Entenrennen: Mikroplastik ist kein Thema
Überhaupt: Was sind 9000 kleine Gummienten, die einmal im Jahr gut 40 Minuten im Wasser treiben, gegen den Bremsabrieb eines Fahrradreifens, von dem eines Lastwagenreifens ganz zu schweigen? Selbst wenn man die Entengastspiele bei anderen Rennen dazurechnet: eine einzige Vollbremsung im Pkw, und auf dem Asphalt bleiben tatsächlich Makro-Mikroplastikmengen, die der nächste Regen in die Gewässer spült. Der Entenabrieb, wenn es einen gibt, ist dagegen nicht bezifferbar.

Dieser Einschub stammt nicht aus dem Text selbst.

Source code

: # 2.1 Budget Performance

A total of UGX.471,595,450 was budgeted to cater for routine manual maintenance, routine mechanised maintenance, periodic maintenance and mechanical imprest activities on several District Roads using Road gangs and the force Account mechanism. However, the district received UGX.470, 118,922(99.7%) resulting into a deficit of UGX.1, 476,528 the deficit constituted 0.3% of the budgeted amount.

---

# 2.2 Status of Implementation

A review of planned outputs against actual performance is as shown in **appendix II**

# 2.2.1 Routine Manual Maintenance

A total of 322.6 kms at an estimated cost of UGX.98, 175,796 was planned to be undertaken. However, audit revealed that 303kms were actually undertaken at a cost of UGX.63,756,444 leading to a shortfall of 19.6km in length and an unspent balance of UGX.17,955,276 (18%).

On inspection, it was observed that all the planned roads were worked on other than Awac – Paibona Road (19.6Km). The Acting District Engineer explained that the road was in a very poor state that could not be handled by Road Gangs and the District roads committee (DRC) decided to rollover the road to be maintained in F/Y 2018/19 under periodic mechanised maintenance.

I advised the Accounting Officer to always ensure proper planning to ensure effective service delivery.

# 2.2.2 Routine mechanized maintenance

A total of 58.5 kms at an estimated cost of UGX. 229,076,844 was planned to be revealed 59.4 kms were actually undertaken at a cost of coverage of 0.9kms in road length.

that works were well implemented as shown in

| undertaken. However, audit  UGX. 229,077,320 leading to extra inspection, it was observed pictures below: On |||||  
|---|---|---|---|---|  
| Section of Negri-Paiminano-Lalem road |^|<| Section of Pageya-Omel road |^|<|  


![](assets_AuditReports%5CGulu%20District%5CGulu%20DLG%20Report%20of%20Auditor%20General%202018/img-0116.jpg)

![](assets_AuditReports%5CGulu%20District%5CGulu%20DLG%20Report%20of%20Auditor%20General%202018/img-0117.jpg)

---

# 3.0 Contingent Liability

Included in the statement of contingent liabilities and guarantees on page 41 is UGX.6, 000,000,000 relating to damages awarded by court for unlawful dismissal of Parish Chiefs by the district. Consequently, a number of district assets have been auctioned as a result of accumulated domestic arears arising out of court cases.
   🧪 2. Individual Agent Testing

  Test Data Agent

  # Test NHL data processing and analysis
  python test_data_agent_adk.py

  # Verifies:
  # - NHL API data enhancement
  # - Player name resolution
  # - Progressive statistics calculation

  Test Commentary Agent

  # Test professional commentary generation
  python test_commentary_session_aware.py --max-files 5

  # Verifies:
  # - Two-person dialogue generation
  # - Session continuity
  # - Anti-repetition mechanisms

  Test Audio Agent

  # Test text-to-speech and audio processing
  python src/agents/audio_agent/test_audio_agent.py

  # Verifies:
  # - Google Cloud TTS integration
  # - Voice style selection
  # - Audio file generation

Der absurdeste Vorwurf lautet, das Entenrennen koste wohl „viel Geld“. „Es bringt viel Geld“, sagt Hirth, „für wohltätige Zwecke.“ 85 Prozent der Einnahmen aus dem Verkauf der Entenlose werden als Spenden weitergegeben – der Reinerlös nach Abzug der Unkosten für den Druck von Flyern und Losen, den Kauf zusätzlicher Enten (vergangenes Jahr waren nur 8000 am Start), die städtischen Gebühren. „Möglich ist das, weil wir alles ehrenamtlich machen“, sagt Hirth und verweist auf das Ethos des Round Table, eines Freundschaftsbunds für Männer bis 40 mit sozialer Mission. Warum nur Männer? „Weil wir aus der englischen Club-Tradition hervorgegangen sind.“ Als weibliches Pendant gebe es die Ladies’ Circles.
Die mehr als 65 000 Euro Spendensumme vom diesjährigen Entenrennen gehen unter anderem ans Kinderhaus Agapedia, an die Beratungsstelle Wildwasser gegen sexualisierte Gewalt und an die Aktion Fruchtalarm, die mit krebskranken Kindern in onkologischen Kliniken Fruchtcocktail-Partys feiert. Aber Hauptsache gemeckert.